Em "Drugs in Afghanistan", Macdonald se encarrega dos contos de escorpião, tirando um esclarecimento considerável das realidades obscuras demais do tópico. Para compreender o consumo e a produção contemporâneas das drogas afegãs, o contexto histórico é particularmente importante e, nisso, Macdonald brilha. Ele explica o papel dos tóxicos no Islã e as pressões contraditórias que moldam a obediência (ou não) ao ditame da religião que diz que os tóxicos são haram (proibidos). Ele também lembra os leitores do contexto histórico mais imediato das últimas décadas, em que as estruturas sociais que unem os afegãos foram destroçadas por anos de invasão, guerra de guerrilhas, caudilhismo e a retomada da invasão.
Macdonald delineia a história da produção da papoula no Afeganistão, a chegada dos laboratórios de heroína nos anos 1970 e a sua expansão nos anos 1980 sob a pressão-gêmea de uma ofensiva no lado paquistanês da fronteira invisível e a necessidade de que os mujaidim anti-soviéticos respaldados pelos EUA financiassem a sua guerra contra os russos. Ele também esclarece o papel dos caudilhos, dos chefões do narcotráfico e dos funcionários corruptos do governo no contínuo tráfico de ópio (e heroína) em expansão.

A obra dele deveria servir de advertência aos governos ocidentais, especialmente o dos EUA, que pede uma tremenda campanha para erradicar as papoulas. Como mostra Macdonald, até agora, a erradicação tem sido desigual, corrupta e prejudicial para os sustentos dos camponeses, enquanto que tem criado um solo fértil de recrutamento para o Talibã. Se houver o desejo de que alguma forma de erradicação funcione, sugere Macdonald, é preciso trabalhar para o longo prazo dentro do contexto geral de construção e desenvolvimento de instituições e fazer cuidadosamente com que se reduza o impacto negativo sobre os agricultores.

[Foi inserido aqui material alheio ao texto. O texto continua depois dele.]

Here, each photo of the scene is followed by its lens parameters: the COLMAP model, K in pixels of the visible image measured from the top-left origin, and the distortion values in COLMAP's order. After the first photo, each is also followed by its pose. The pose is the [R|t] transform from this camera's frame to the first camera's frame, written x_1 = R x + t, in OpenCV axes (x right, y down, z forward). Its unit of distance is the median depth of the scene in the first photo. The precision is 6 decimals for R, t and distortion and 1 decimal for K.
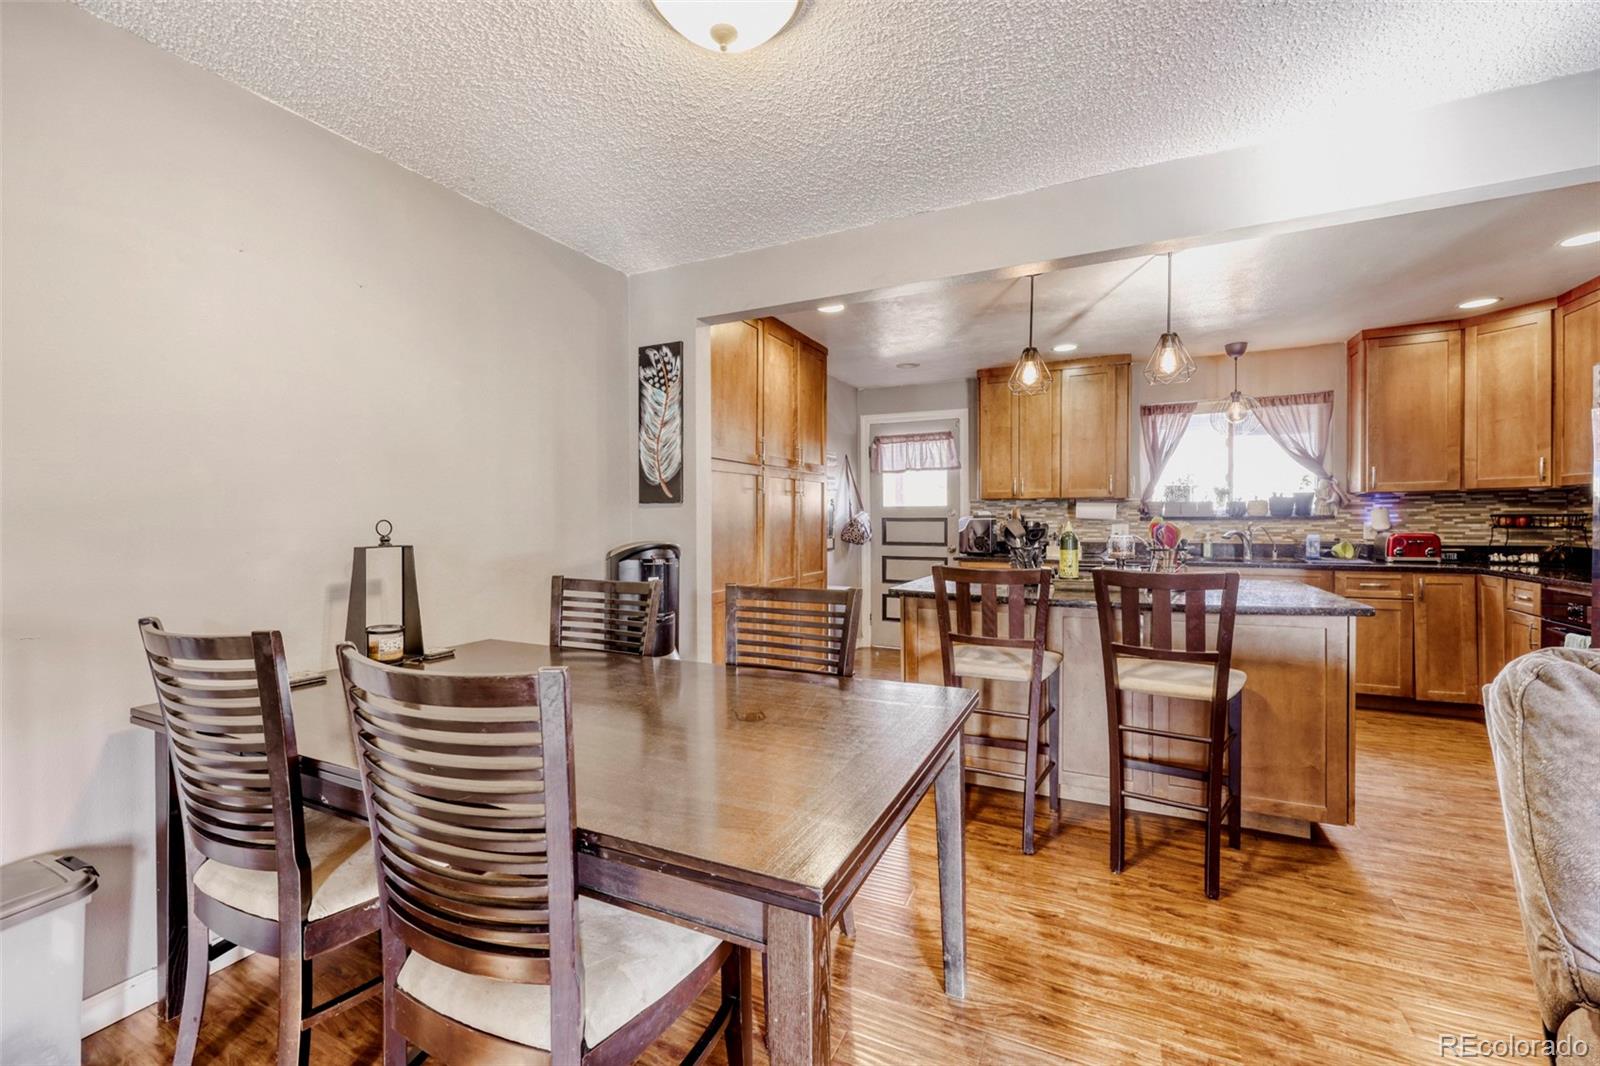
lens RADIAL K [[651.0, 0, 807.2], [0, 651.0, 527.7], [0, 0, 1]] dist [-0.002475, 0.001148]
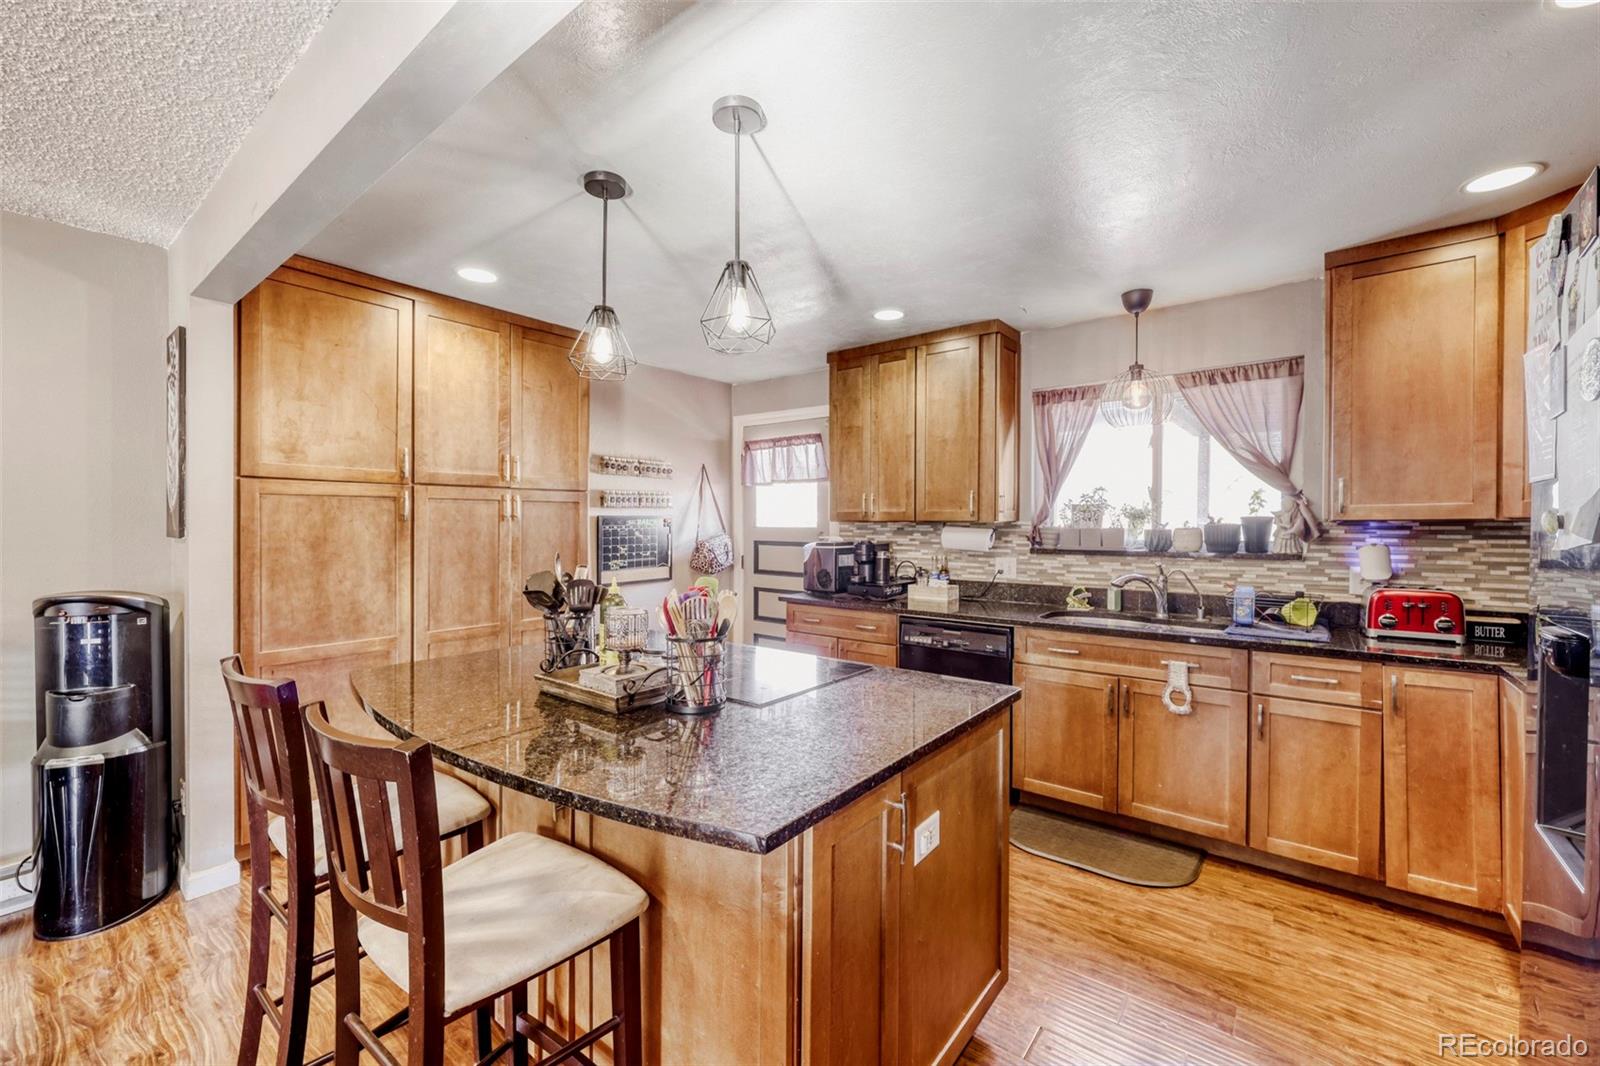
lens RADIAL K [[651.0, 0, 810.2], [0, 651.0, 531.2], [0, 0, 1]] dist [-0.002475, 0.001148]
pose [[0.977506, 0.009007, -0.210716, 0.482736], [-0.009004, 0.999959, 0.000973, -0.037945], [0.210717, 0.000946, 0.977547, 0.287250]]
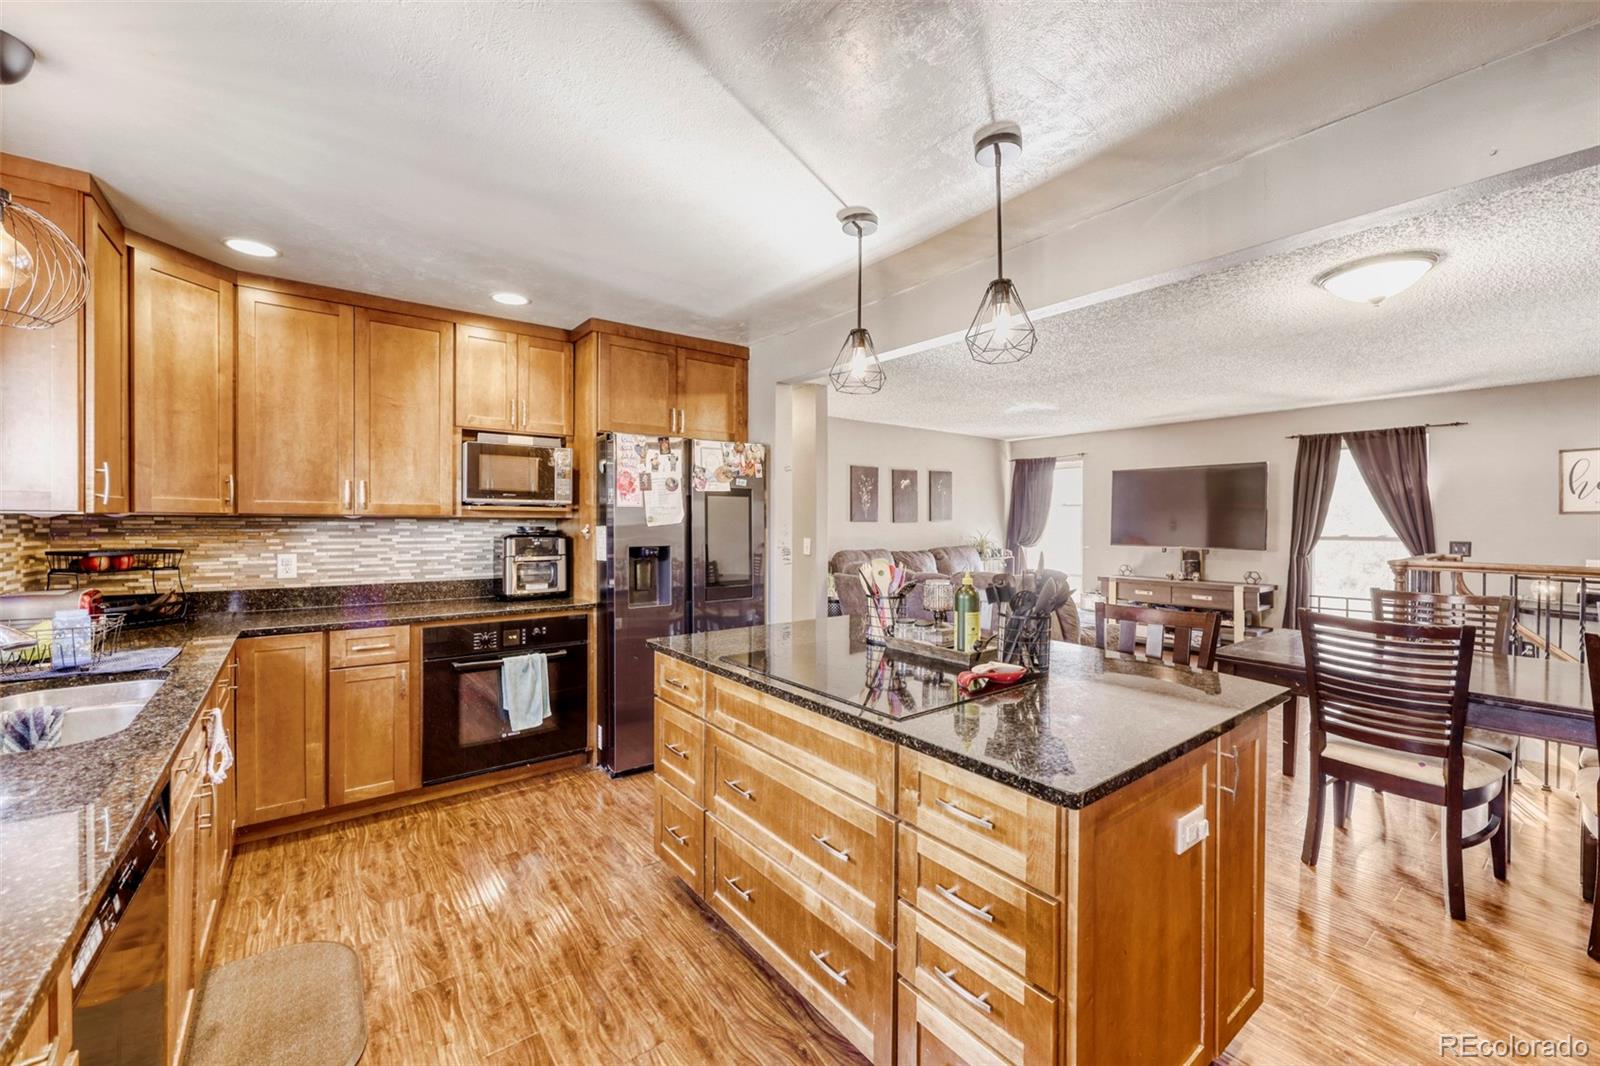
lens RADIAL K [[651.0, 0, 810.5], [0, 651.0, 526.9], [0, 0, 1]] dist [-0.002475, 0.001148]
pose [[-0.900082, 0.000009, 0.435721, 0.159338], [0.009090, 0.999783, 0.018758, -0.045222], [-0.435626, 0.020845, -0.899886, 1.132113]]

Mas, embora o Ocidente se inquiete com a papoula afegão que vai em sua direção, a outra metade da história das drogas no Afeganistão trata do consumo de drogas dos afegãos. Como especialista em redução da demanda de drogas, Macdonald pode fazer um retrato do consumo de drogas afegão sem igual no que eu já li. Do álcool e do haxixe à papoula, à heroína injetável e a uma torrente relativamente nova de tóxicos farmacêuticos, o consumo de drogas faz parte da cultura e da sociedade afegãs. Mas, embora historicamente o consumo de drogas acontecesse dentro de normas e práticas sociais tradicionais, as décadas de guerra, a desorganização e o deslocamento que têm assolado o país produziram uma população extremamente vulnerável ao consumo problemático de drogas, o qual fica desatendido em grande parte.
Macdonald escreveu o livro sobre as drogas no Afeganistão. Ao fazê-lo, deu um exemplo excelente a qualquer um que pensar em fazer algo parecido com o consumo e a produção de drogas em outros países. Com a sua mistura de análise econômica, cultural e histórica, perspicácia etnográfica e visão humana dos afegãos e de seus vícios e problemas com as drogas, "Drugs in Afghanistan" deveria ser leitura exigida de todos os legisladores que estão em Bonn ou Londres ou Washington tramando as suas últimas campanhas para o Afeganistão.
Mas qualquer interessado no assunto ficará muito satisfeito com o trabalho de Macdonald. Se ele for lido até o fim, descobrir-se-á a verdade sobre esses contos de escorpião.